I paesaggi di Renato Bruscaglia nella prima mostra al Museo Civico dopo la riapertura

"Come segno di ripartenza dopo il lungo periodo di limitazioni sociali, il Museo Civico delle Cappuccine di Bagnacavallo riapre l’attività espositiva con un progetto che pone al centro uno degli elementi della nostra vita di cui più abbiamo sentito la mancanza in queste settimane: il paesaggio. E lo fa grazie alle opere di un autore di primo piano del Novecento, Renato Bruscaglia, la cui figlia Marta ringraziamo moltissimo a nome dell’intera comunità per la preziosa donazione al nostro museo". Così l’assessore alla Cultura del Comune Monica Poletti introduce la mostra "Renato Bruscaglia. Una donazione per Bagnacavallo", visitabile a partire da venerdì 29 maggio.

La mostra presenta l’importante corpus di acqueforti recentemente donate al museo di Renato Bruscaglia (Urbino 1921 – Bologna 1999), uno dei massimi interpreti del paesaggio del secondo Novecento, la cui opera è stata approfonditamente studiata dal grande storico dell’arte Andrea Emiliani.

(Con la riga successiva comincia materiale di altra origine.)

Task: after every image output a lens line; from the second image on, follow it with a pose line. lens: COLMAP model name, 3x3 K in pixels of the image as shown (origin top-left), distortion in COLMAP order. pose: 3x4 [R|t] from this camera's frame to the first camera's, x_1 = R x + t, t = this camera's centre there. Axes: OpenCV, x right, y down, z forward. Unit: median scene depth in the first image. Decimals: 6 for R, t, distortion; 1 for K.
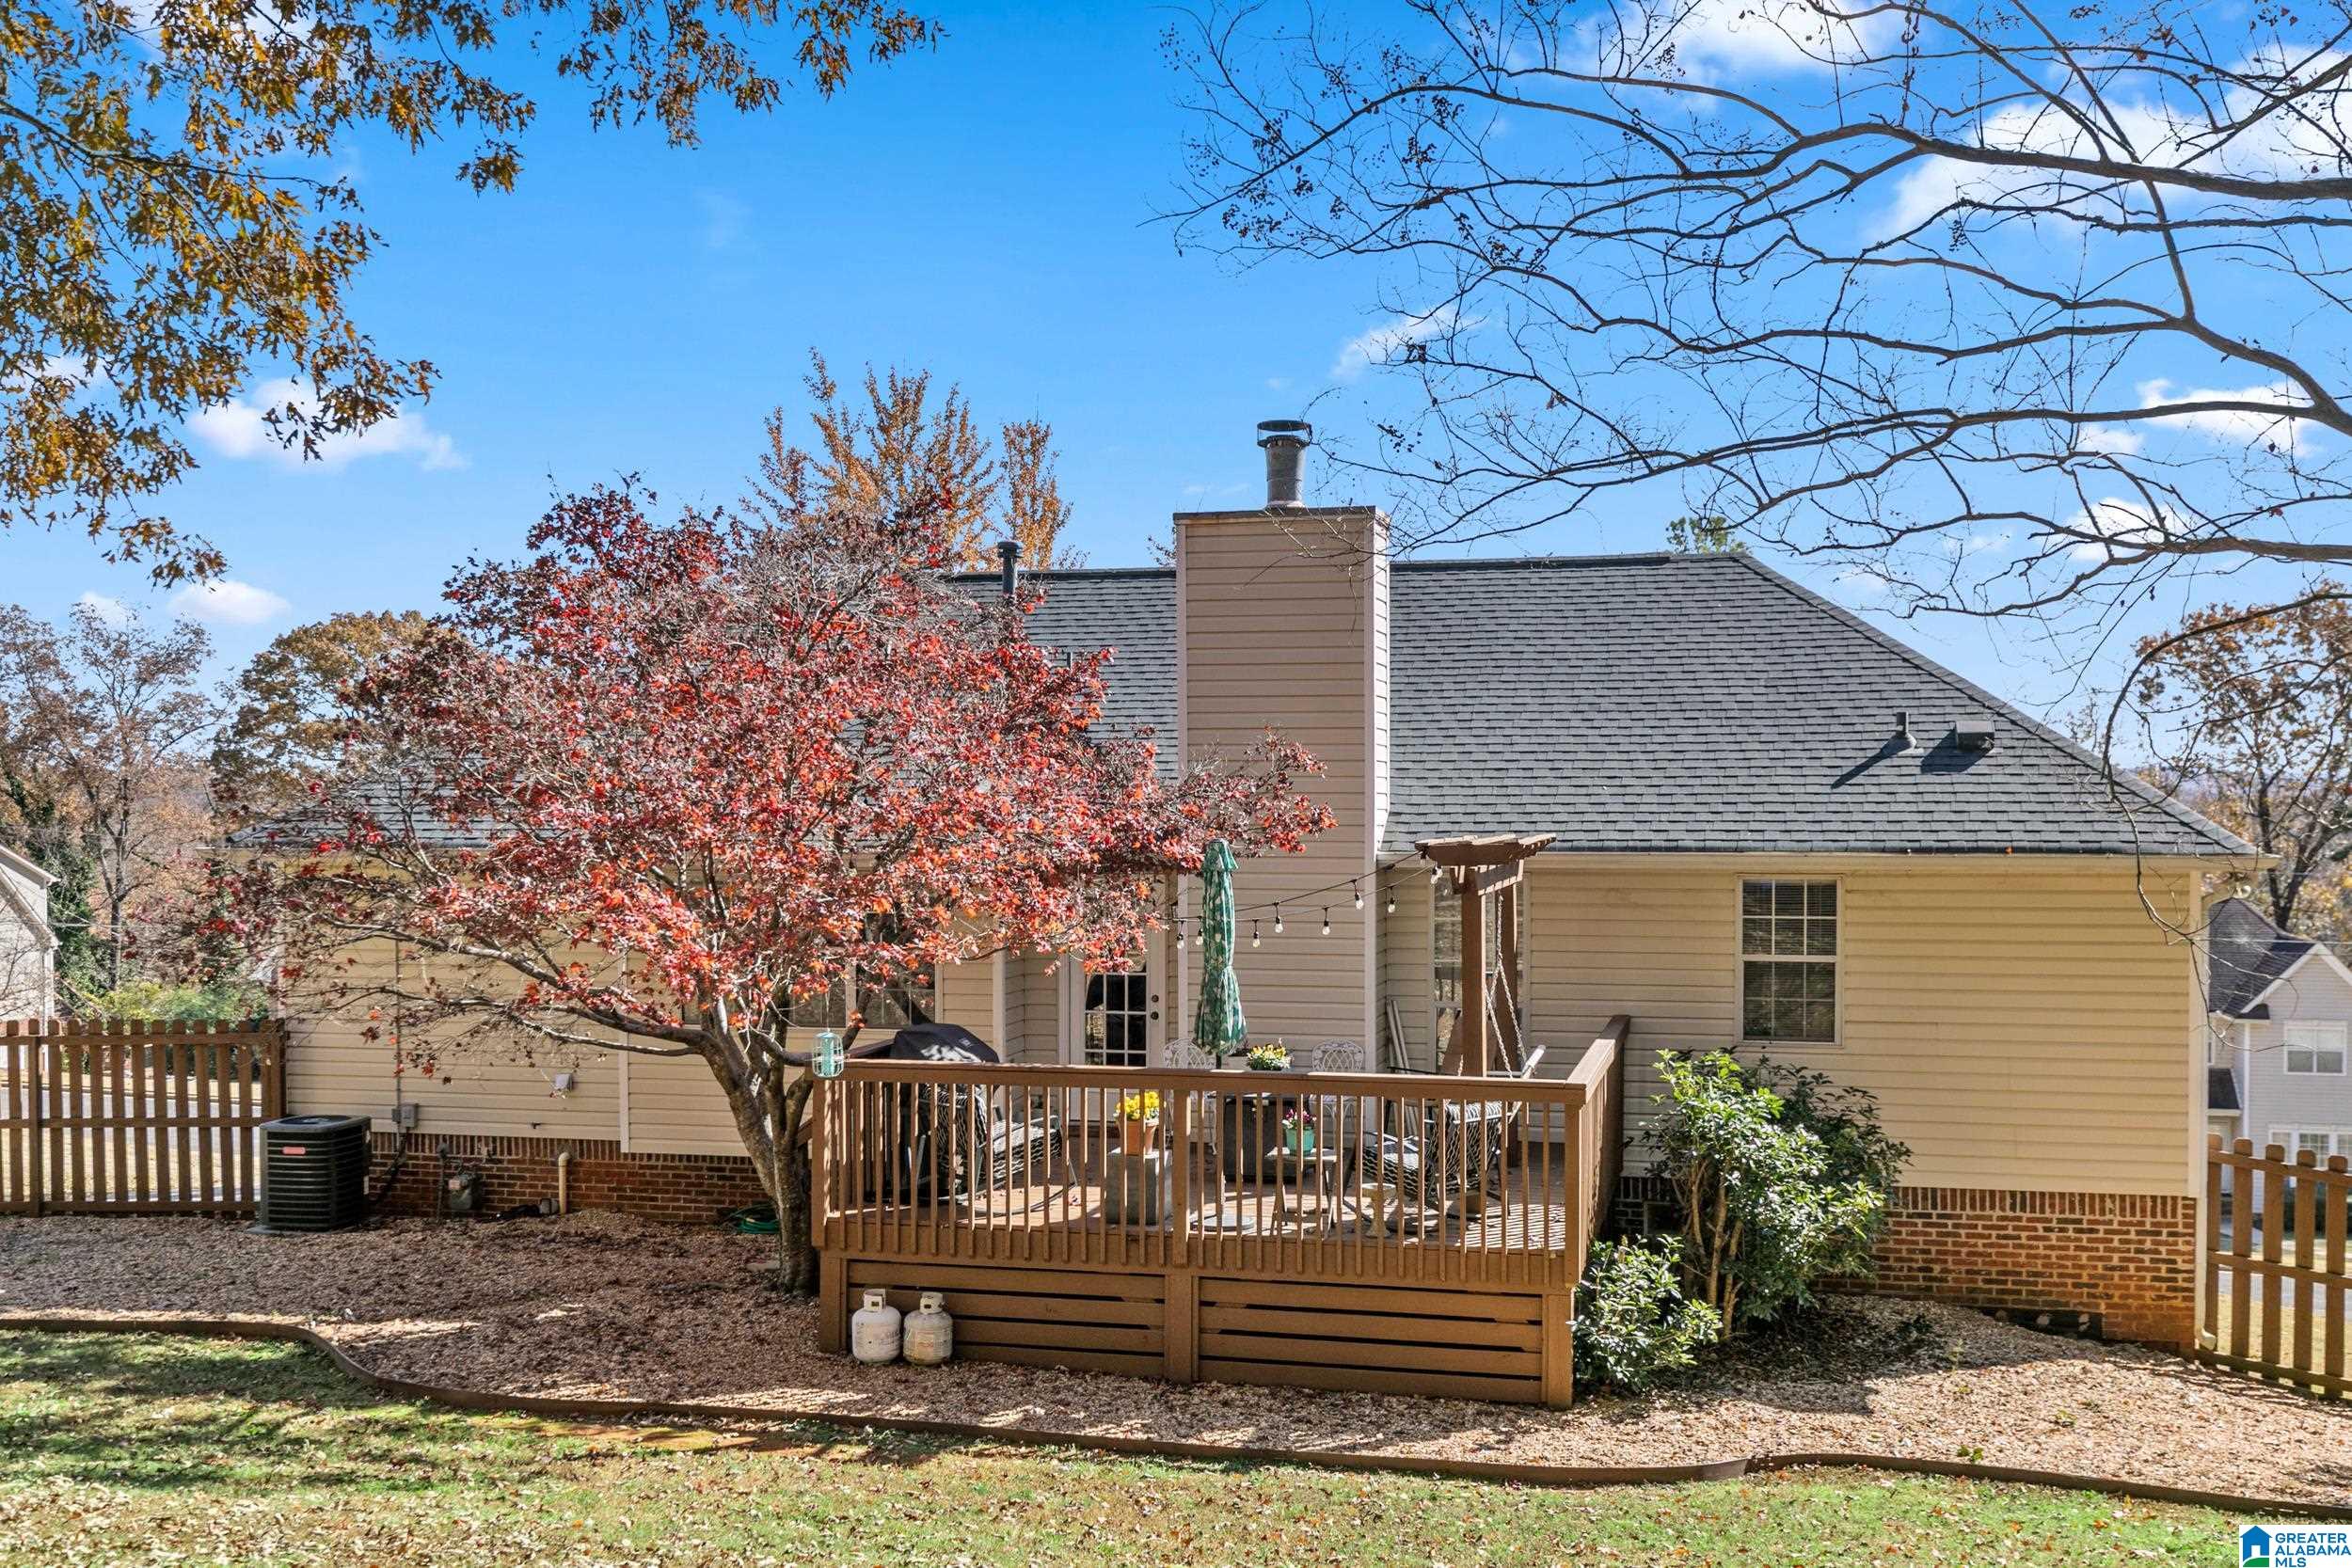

I paesaggi di Bruscaglia, benché trovino un riferimento diretto nelle campagne e nelle colline marchigiane, sono a tutti gli effetti l’archetipo del paesaggio italiano, così fortemente caratterizzato dalla stratificazione di arte e cultura. I paesaggi di Bruscaglia non sono semplici vedute, ma d’après nature mediati dall’intelletto. Osservare le sue incisioni significa così ripercorrere la vita, il pensiero, gli orizzonti etici e morali dell’artista. Le opere che da oggi arricchiscono il Gabinetto delle Stampe del Museo Civico permettono di ricostruire con efficacia l’intera parabola artistica di Bruscaglia, dal primo naturalismo degli anni Cinquanta sino alla riduzione e astrazione del segno incisorio tipico dell’attività calcografica degli ultimi anni della vita dell’artista. La mostra presenta inoltre alcuni lavori di ritrattistica realizzati nel primo periodo di attività, in cui si conferma la spiccata sensibilità dell’incisore, in grado di restituire la verità del soggetto facendone emergere le vibrazioni interiori.

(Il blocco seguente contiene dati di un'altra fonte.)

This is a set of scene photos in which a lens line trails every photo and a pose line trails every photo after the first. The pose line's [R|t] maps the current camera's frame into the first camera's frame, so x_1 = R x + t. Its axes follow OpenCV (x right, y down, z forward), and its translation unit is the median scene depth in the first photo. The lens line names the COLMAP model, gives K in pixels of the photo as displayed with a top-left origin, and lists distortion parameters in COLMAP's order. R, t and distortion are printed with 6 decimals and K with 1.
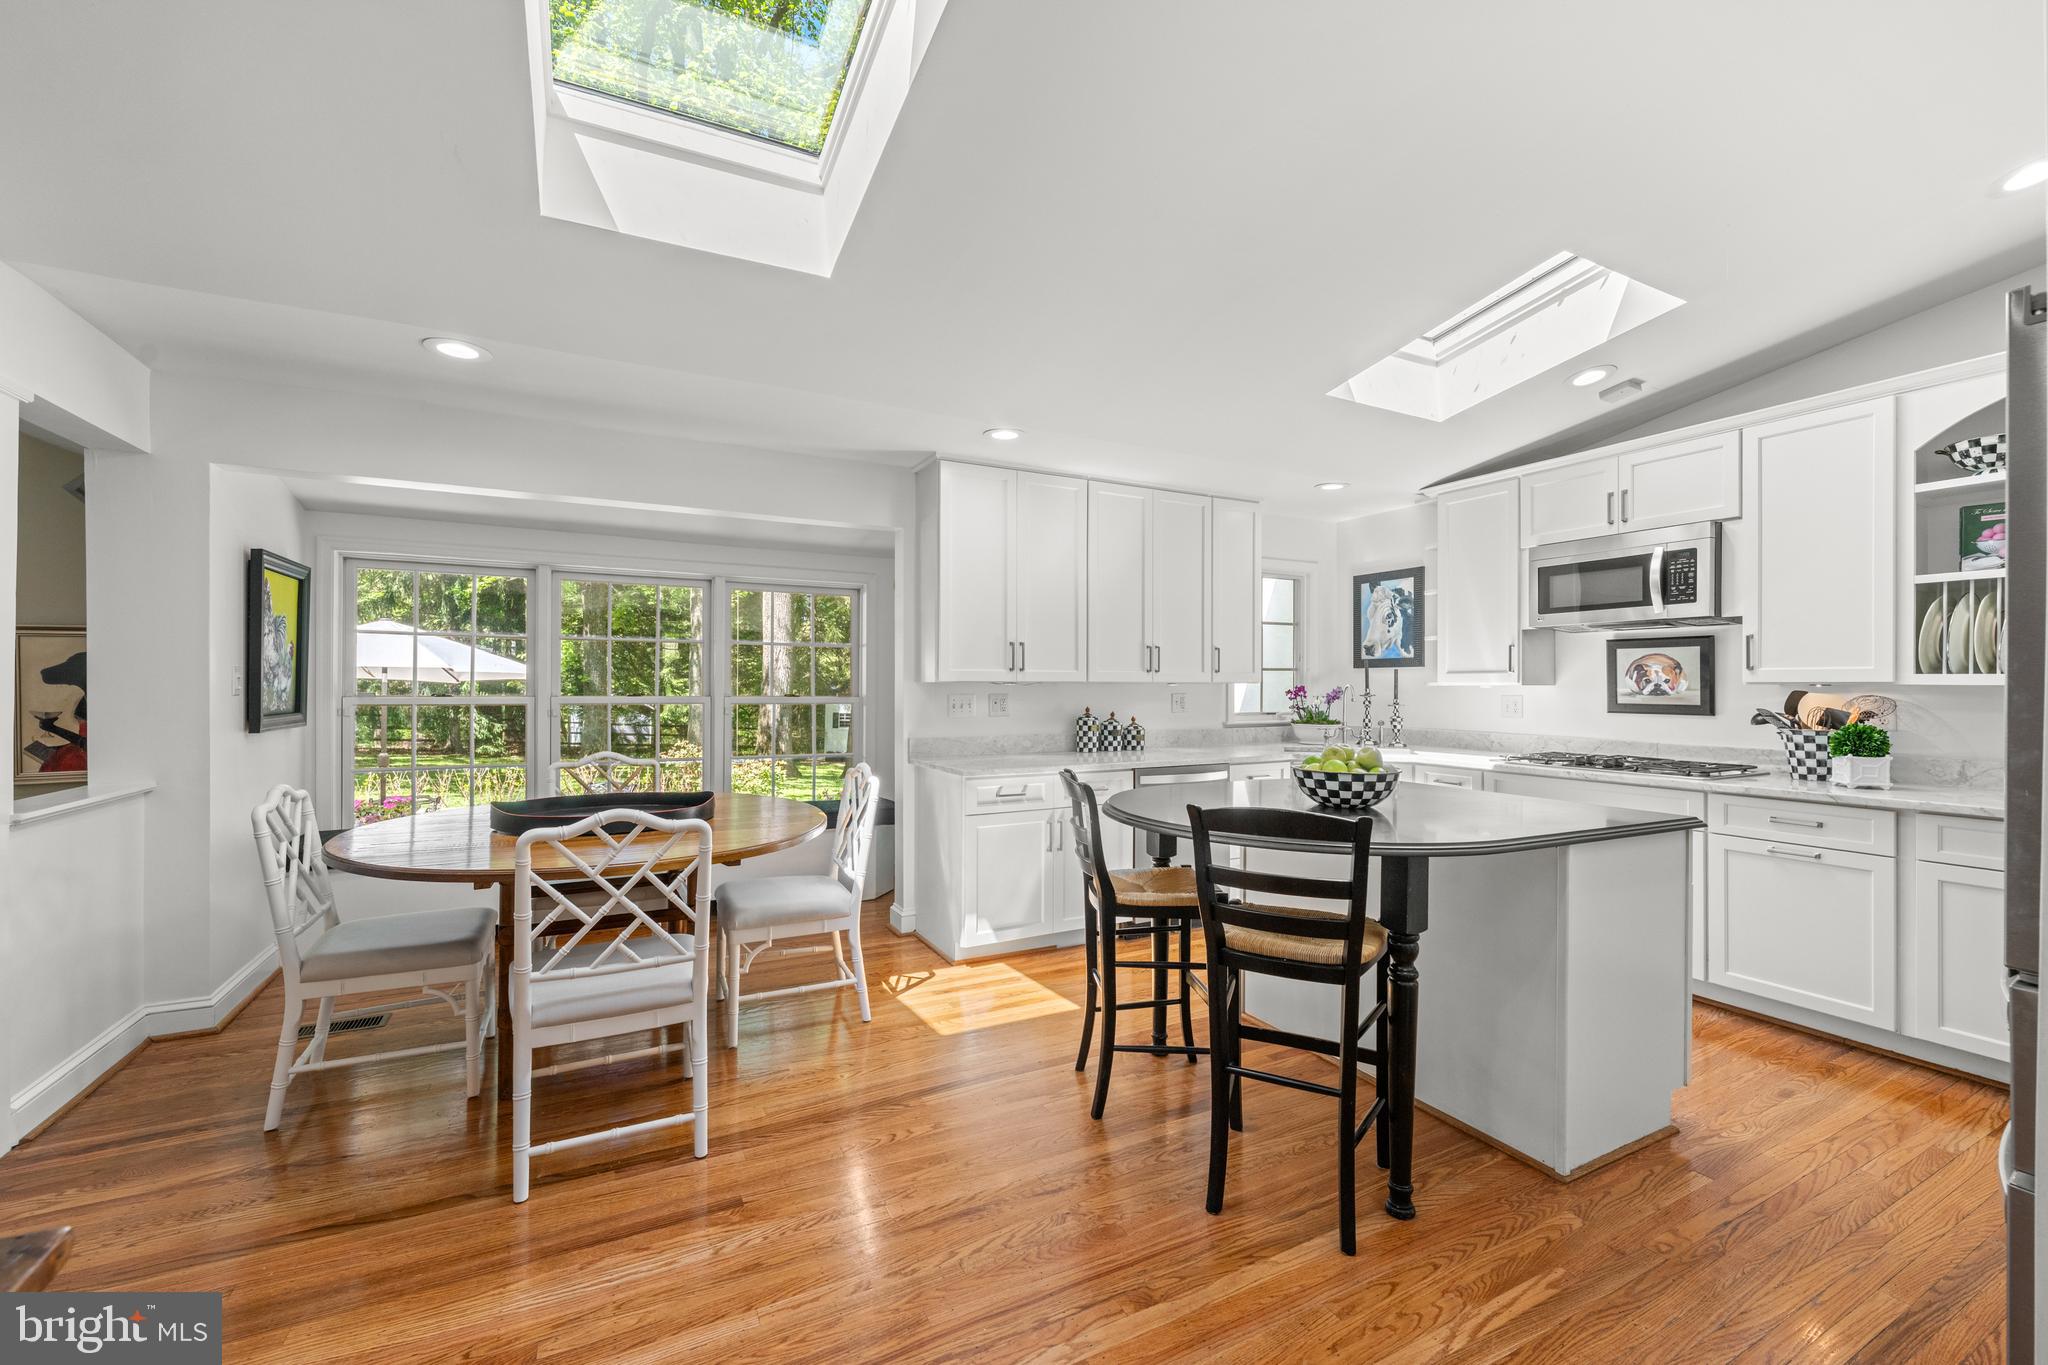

L’allestimento della mostra, che non prevede un momento di inaugurazione iniziale, sarà  completato da un video in cui il direttore del Museo Civico Diego Galizzi presenterà e racconterà il lungo percorso espressivo dell’artista marchigiano. 
L’esposizione sarà visitabile fino al 12 luglio nei tradizionali orari di apertura del Museo Civico: martedì e mercoledì: 15-18; giovedì: 10-12 e 15-18; venerdì, sabato e domenica: 10-12 e 15-19. Chiusa il lunedì e i post-festivi.
La visita alla mostra e al museo saranno possibili nel rispetto delle disposizioni di distanziamento e indossando la mascherina. I visitatori saranno invitati a seguire un apposito percorso all'interno delle sale e, se necessario, gli accessi saranno contingentati per garantire all'interno degli spazi il rispetto della distanza interpersonale. 
Ingresso gratuito. Il Museo Civico delle Cappuccine è in via Vittorio Veneto 1/a.